ТЕКСТ ДЛЯ ЧТЕНИЯ:

* * * * * * *

Это всегда было связано с тем, что общество считало для себя интересным и важным, а также зависело от самих поэтов. Поэты могли считать, что делают с учеными «общее дело», но могли и предполагать, что поэт должен сосредоточиться на своем искусстве и не выходить за его пределы. Как писал поэт Алексей Парщиков, в некоторые эпохи ощущение полноты мира легче всего почувствовать именно в науке.
С другой стороны, существовало мнение, что поэзия занимается тем же, чем наука, — пытается познать мир, но делает это при помощи особых средств. Так, Иммануил Кант считал, что наука и поэзия близки, потому что обе представляют собой деятельность рассудка, которая подчиняется определенным правилам и направлена на познание мира. По его словам, поэзия занимается «свободной игрой воображения как делом рассудка», то есть подходит к своему материалу («игре воображения») так, как наука — к своему.
Другими словами, есть два вида взаимоотношений науки и поэзии: использование терминов и понятий науки в поэтическом творчестве и использование поэзии как науки — для познания мира. Первый вариант в русской поэзии встречается чаще и уже с XVIII века, второй — реже и только с ХХ века.
Важно, что наука бывает разная: естественные науки (физика, химия, биология) могут быть менее известны поэту, чем науки гуманитарные (прежде всего филология и история). Гуманитарные науки имеют дело с теми областями человеческой деятельности, которые и так близки поэту, — с художественными текстами, судьбами общества и отдельных людей. Но естественные науки открывают для поэта мир, незнакомый гуманитарным наукам, — мир, в котором люди оказываются такой же частью мироздания, что и растения, планеты или химические вещества. Такой взгляд на мир потенциально раскрывает перед поэтом новые горизонты.
Математика, логика и лингвистика (языкознание) в полной мере не относятся ни к гуманитарным, ни к естественным наукам. Они имеют дело со структурами человеческого мышления, как и гуманитарные науки, но описывают свои объекты так, как это делают науки естественные. Лингвистика часто привлекает поэтов как источник терминов и понятий, которые могут обогатить поэтическую речь (такие понятия используются так же, как философские понятия; 20.1. Поэзия и философия), или как практика обращения с иноязычными словами и словосочетаниями (22.2. Межъязыковое взаимодействие).
Поэзия, которая использует достижения естественных наук, возникает на русском языке еще в XVIII веке. Основателем такой поэзии был Михаил Ломоносов, который прославился не только как поэт, но и как ученый (прежде всего физик и химик). Отсылки к научным реалиям встречаются в разных произведениях Ломоносова, а «Письмо о пользе стекла» почти целиком посвящено описанию различных достижений естественных наук. Поэт много занимался исследованием химических и физических свойств стекла в 1750-е годы, и «Письмо» подробно описывает все те области, где оно могло бы применяться. Ломоносов обращается и к достижениям других наук того времени — например, астрономии: он излагает модель Солнечной системы Коперника, в которой планеты движутся вокруг Солнца (в средневековой науке была распространена модель Птолемея, в которой Солнце и другие планеты двигались вокруг неподвижной Земли):
***
Астро́ном весь свой век в бесплодном был труде,
Запутан циклами, пока восстал Коперник,
Презритель зависти и варварству соперник.

* * * * * * *

ИЗУЧИТЕ МАТЕРИАЛ:
(A) Ответьте на вопросы по тексту о поэзии и науке:
(i) Какой философ считал, что наука и поэзия близки?
(ii) С какого века в русской поэзии встречается использование поэзии как науки для познания мира?
(iii) Свойства какого материала Ломоносов много исследовал в 1750-е годы?
(B) Пожалуйста, перепечатайте отрывок из текста о поэзии и науке, начиная со слов «Математика, логика и» и далее до слов «(22.2. Межъязыковое взаимодействие).».

ПРЕДОСТАВЛЕННЫЕ ЗАПИСИ:
* * * * * * *

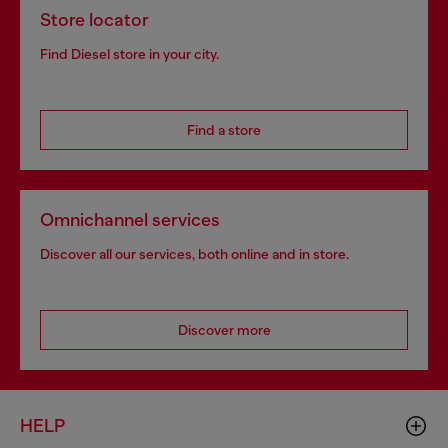
Store locator
Find Diesel store in your city.
Find a store
Omnichannel services
Discover all our services, both online and in store.
Discover more
HELP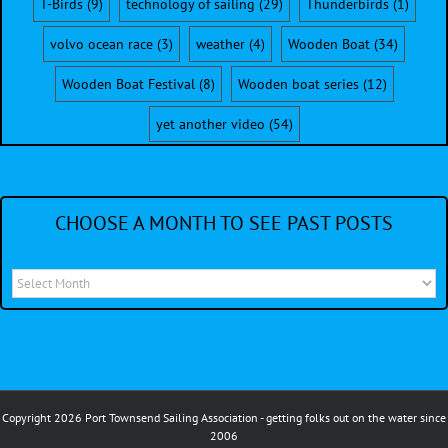
T-Birds
(9)
technology of sailing
(29)
Thunderbirds
(1)
volvo ocean race
(3)
weather
(4)
Wooden Boat
(34)
Wooden Boat Festival
(8)
Wooden boat series
(12)
yet another video
(54)
CHOOSE A MONTH TO SEE PAST POSTS
Choose
a
month
to
see
Copyright 2026 Port Townsend Sailing Association - getting folks out on the water since
past
2006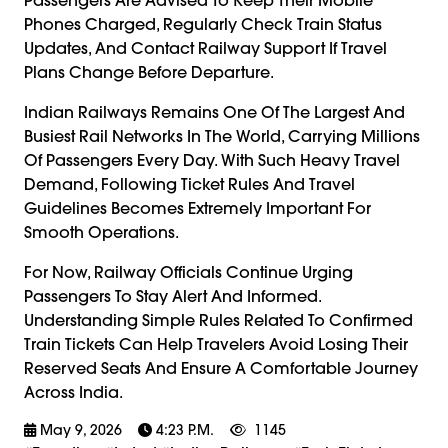
Phones Charged, Regularly Check Train Status
Updates, And Contact Railway Support If Travel
Plans Change Before Departure.
Indian Railways Remains One Of The Largest And
Busiest Rail Networks In The World, Carrying Millions
Of Passengers Every Day. With Such Heavy Travel
Demand, Following Ticket Rules And Travel
Guidelines Becomes Extremely Important For
Smooth Operations.
For Now, Railway Officials Continue Urging
Passengers To Stay Alert And Informed.
Understanding Simple Rules Related To Confirmed
Train Tickets Can Help Travelers Avoid Losing Their
Reserved Seats And Ensure A Comfortable Journey
Across India.
May 9, 2026
4:23 P.m.
1145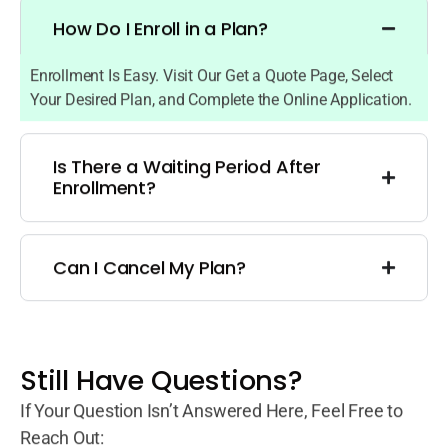
How Do I Enroll in a Plan?
Enrollment Is Easy. Visit Our Get a Quote Page, Select
Your Desired Plan, and Complete the Online Application.
Is There a Waiting Period After
Enrollment?
Can I Cancel My Plan?
Still Have Questions?
If Your Question Isn’t Answered Here, Feel Free to
Reach Out: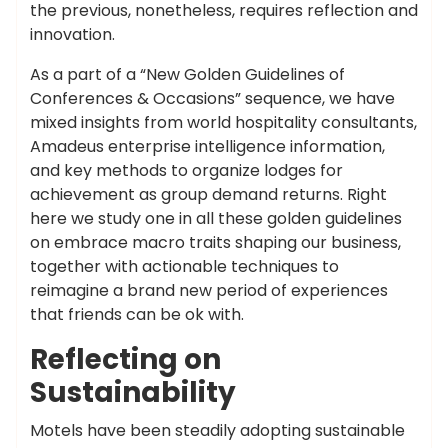
the previous, nonetheless, requires reflection and
innovation.
As a part of a “New Golden Guidelines of
Conferences & Occasions” sequence, we have
mixed insights from world hospitality consultants,
Amadeus enterprise intelligence information,
and key methods to organize lodges for
achievement as group demand returns. Right
here we study one in all these golden guidelines
on embrace macro traits shaping our business,
together with actionable techniques to
reimagine a brand new period of experiences
that friends can be ok with.
Reflecting on
Sustainability
Motels have been steadily adopting sustainable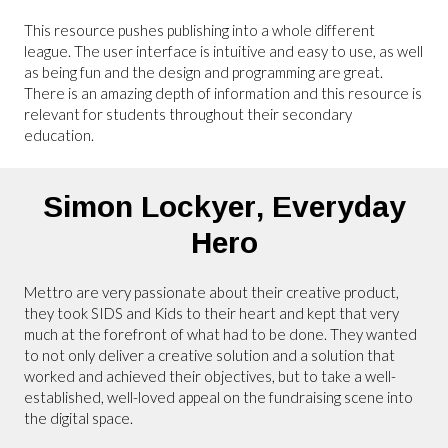
This resource pushes publishing into a whole different
league. The user interface is intuitive and easy to use, as well
as being fun and the design and programming are great.
There is an amazing depth of information and this resource is
relevant for students throughout their secondary
education.
Simon Lockyer,
Everyday
Hero
Mettro are very passionate about their creative product,
they took SIDS and Kids to their heart and kept that very
much at the forefront of what had to be done. They wanted
to not only deliver a creative solution and a solution that
worked and achieved their objectives, but to take a well-
established, well-loved appeal on the fundraising scene into
the digital space.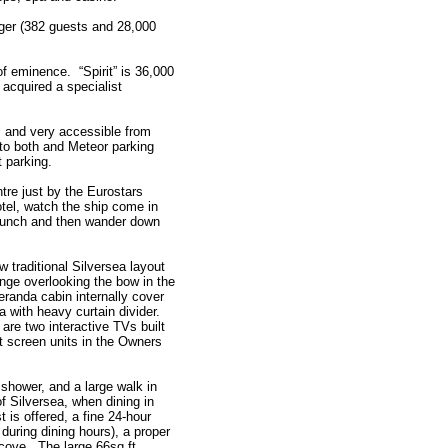
rger (382 guests and 28,000
 of eminence. “Spirit” is 36,000
acquired a specialist
t, and very accessible from
 to both and Meteor parking
t parking.
ntre just by the Eurostars
otel, watch the ship come in
e lunch and then wander down
 traditional Silversea layout
unge overlooking the bow in the
eranda cabin internally cover
ea with heavy curtain divider.
are two interactive TVs built
at screen units in the Owners
 shower, and a large walk in
f Silversea, when dining in
 is offered, a fine 24-hour
e during dining hours), a proper
lcove. The large 66sq ft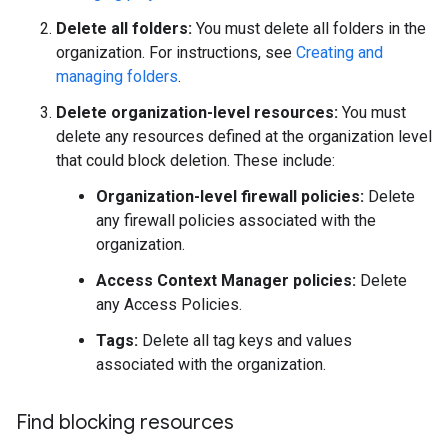
Delete all folders:
You must delete all folders in the
organization. For instructions, see
Creating and
managing folders
.
Delete organization-level resources:
You must
delete any resources defined at the organization level
that could block deletion. These include:
Organization-level firewall policies:
Delete
any firewall policies associated with the
organization.
Access Context Manager policies:
Delete
any Access Policies.
Tags:
Delete all tag keys and values
associated with the organization.
Find blocking resources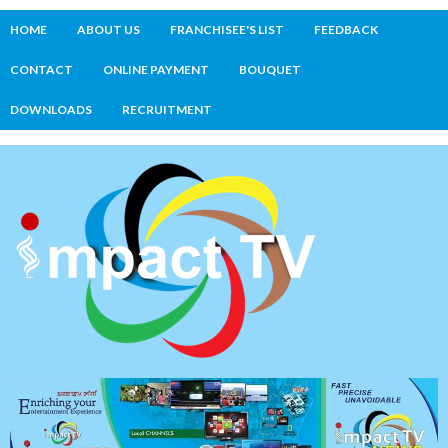
HOME
ABOUT US
FRANCHISEE'S LIST
FEEDBACK
CONTACT
ONLINE PAYMENT
BOUQUET
DOWNLOADS
RECRUITMENT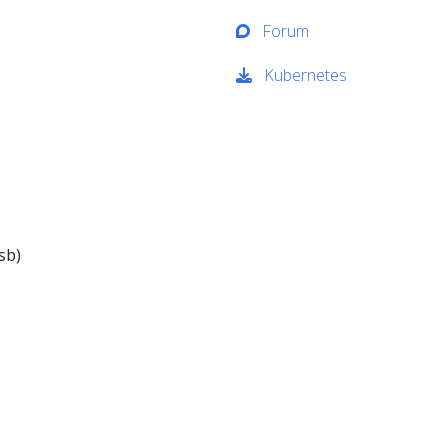
Forum
Kubernetes
sb)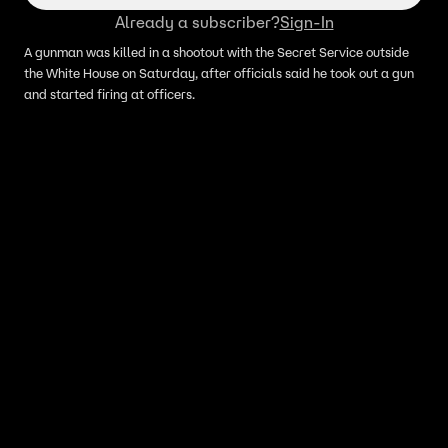
Already a subscriber?
Sign-In
A gunman was killed in a shootout with the Secret Service outside
the White House on Saturday, after officials said he took out a gun
and started firing at officers.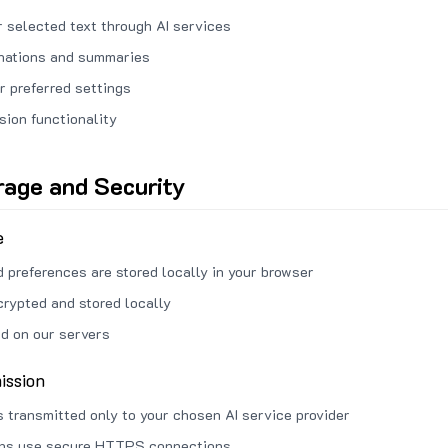
 selected text through AI services
anations and summaries
r preferred settings
sion functionality
rage and Security
e
d preferences are stored locally in your browser
crypted and stored locally
ed on our servers
ission
s transmitted only to your chosen AI service provider
ons use secure HTTPS connections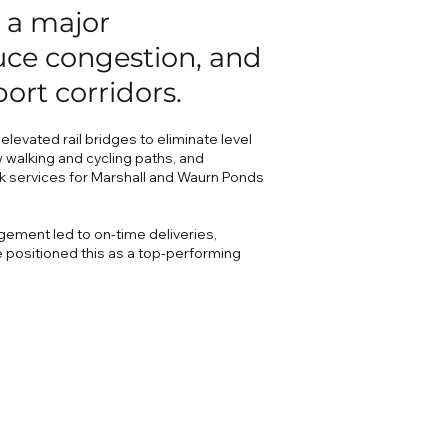
 a major
duce congestion, and
port corridors.
levated rail bridges to eliminate level
 walking and cycling paths, and
k services for Marshall and Waurn Ponds
gement led to on-time deliveries,
 positioned this as a top-performing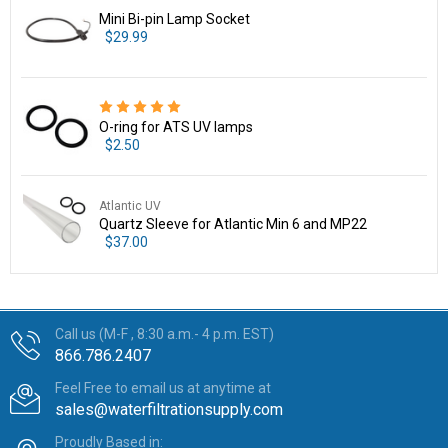
Mini Bi-pin Lamp Socket
$29.99
O-ring for ATS UV lamps
$2.50
Atlantic UV
Quartz Sleeve for Atlantic Min 6 and MP22
$37.00
Call us (M-F , 8:30 a.m.- 4 p.m. EST)
866.786.2407
Feel Free to email us at anytime at
sales@waterfiltrationsupply.com
Proudly Based in: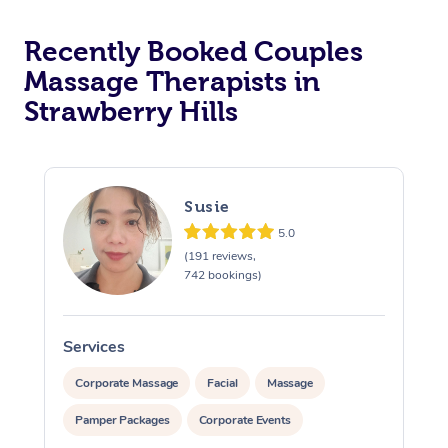
Recently Booked Couples
Massage Therapists in
Strawberry Hills
Susie
5.0
(191 reviews,
742 bookings)
Services
S
Corporate Massage
Facial
Massage
Pamper Packages
Corporate Events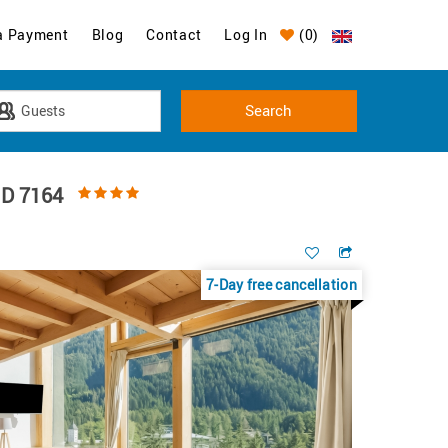
a Payment
Blog
Contact
Log In
(
0
)
ID 7164
7-Day free cancellation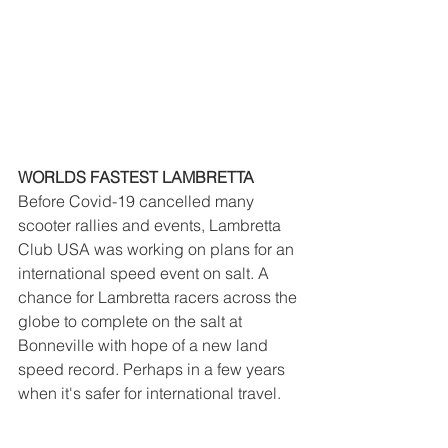
WORLDS FASTEST LAMBRETTA
Before Covid-19 cancelled many 
scooter rallies and events, Lambretta 
Club USA was working on plans for an 
international speed event on salt. A 
chance for Lambretta racers across the 
globe to complete on the salt at 
Bonneville with hope of a new land 
speed record. Perhaps in a few years 
when it's safer for international travel. 
For now, we have some time for tuning 
and development. Keep your eyes 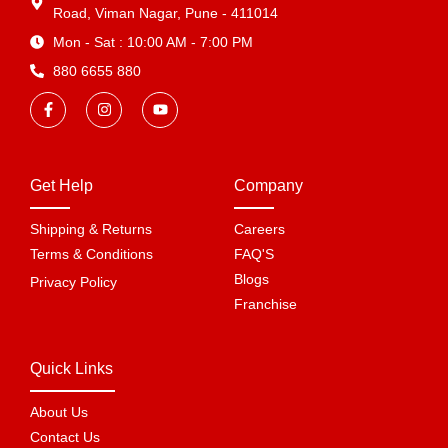
Road, Viman Nagar, Pune - 411014
Mon - Sat : 10:00 AM - 7:00 PM
880 6655 880
Get Help
Company
Shipping & Returns
Careers
Terms & Conditions
FAQ'S
Blogs
Privacy Policy
Franchise
Quick Links
About Us
Contact Us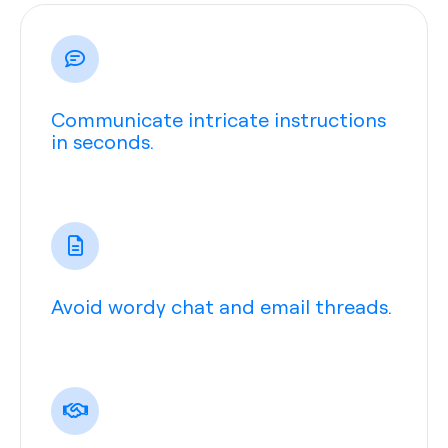
Communicate intricate instructions
in seconds.
Avoid wordy chat and email threads.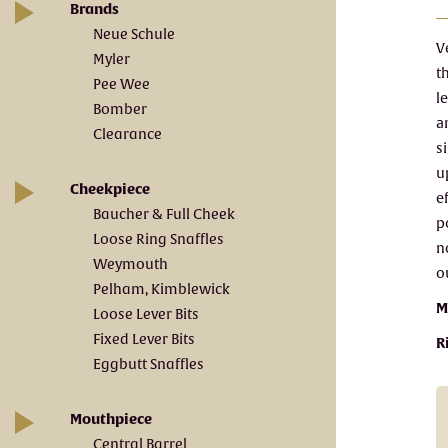
Brands
Neue Schule
V
Myler
t
Pee Wee
l
Bomber
a
Clearance
s
u
Cheekpiece
e
Baucher & Full Cheek
p
Loose Ring Snaffles
n
Weymouth
o
Pelham, Kimblewick
M
Loose Lever Bits
Fixed Lever Bits
R
Eggbutt Snaffles
Mouthpiece
Central Barrel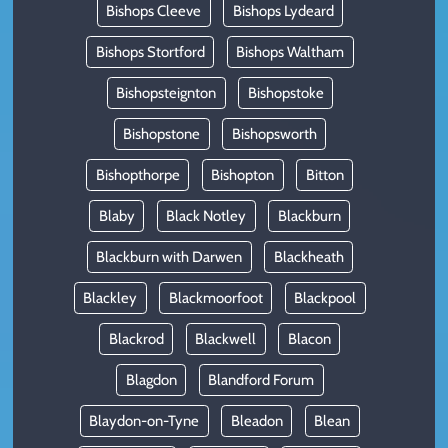
Bishops Cleeve
Bishops Lydeard
Bishops Stortford
Bishops Waltham
Bishopsteignton
Bishopstoke
Bishopstone
Bishopsworth
Bishopthorpe
Bishopton
Bitton
Blaby
Black Notley
Blackburn
Blackburn with Darwen
Blackheath
Blackley
Blackmoorfoot
Blackpool
Blackrod
Blackwell
Blacon
Blagdon
Blandford Forum
Blaydon-on-Tyne
Bleadon
Blean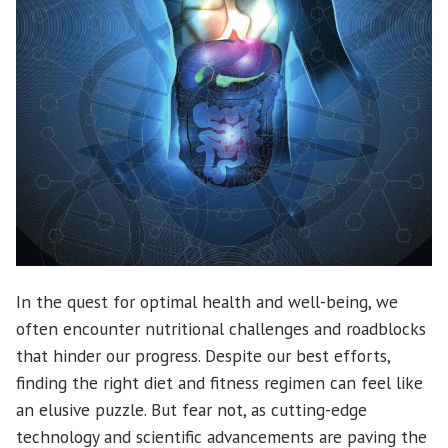
In the quest for optimal health and well-being, we
often encounter nutritional challenges and roadblocks
that hinder our progress. Despite our best efforts,
finding the right diet and fitness regimen can feel like
an elusive puzzle. But fear not, as cutting-edge
technology and scientific advancements are paving the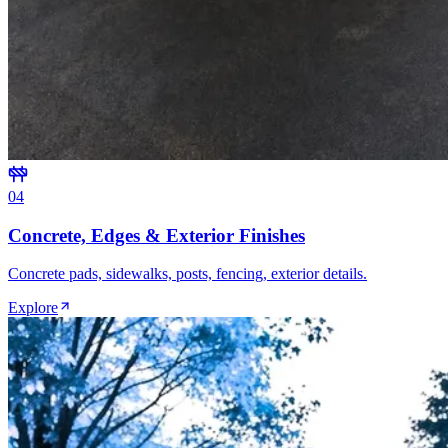
0
4
Concrete, Edges & Exterior Finishes
Concrete pads, sidewalks, posts, fencing, exterior details.
Explore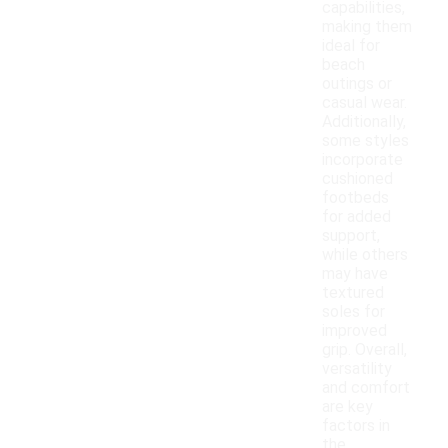
capabilities,
making them
ideal for
beach
outings or
casual wear.
Additionally,
some styles
incorporate
cushioned
footbeds
for added
support,
while others
may have
textured
soles for
improved
grip. Overall,
versatility
and comfort
are key
factors in
the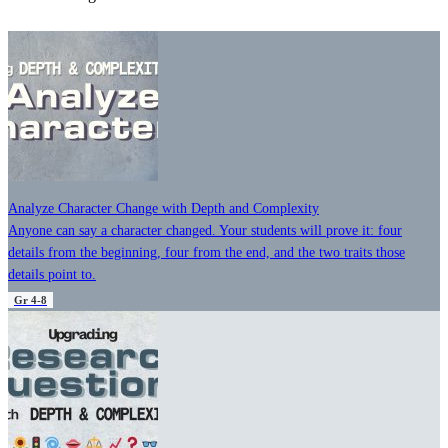
Analyze Character Change with Depth and Complexity
Anyone can say a character changed. Your students will prove it: four
details from the beginning, four from the end, and the two traits those
details point to.
Gr 4-8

* * * * * * *

ОТВЕТЫ ПО ПОРЯДКУ:
(A)
(i) Иммануил Кант.
(ii) С ХХ века.
(iii) Стекла.

(B)
Математика, логика и лингвистика (языкознание) в полной мере не относятся ни к гуманитарным, ни к естественным наукам. Они имеют дело со структурами человеческого мышления, как и гуманитарные науки, но описывают свои объекты так, как это делают науки естественные. Лингвистика часто привлекает поэтов как источник терминов и понятий, которые могут обогатить поэтическую речь (такие понятия используются так же, как философские понятия; 20.1. Поэзия и философия), или как практика обращения с иноязычными словами и словосочетаниями (22.2. Межъязыковое взаимодействие).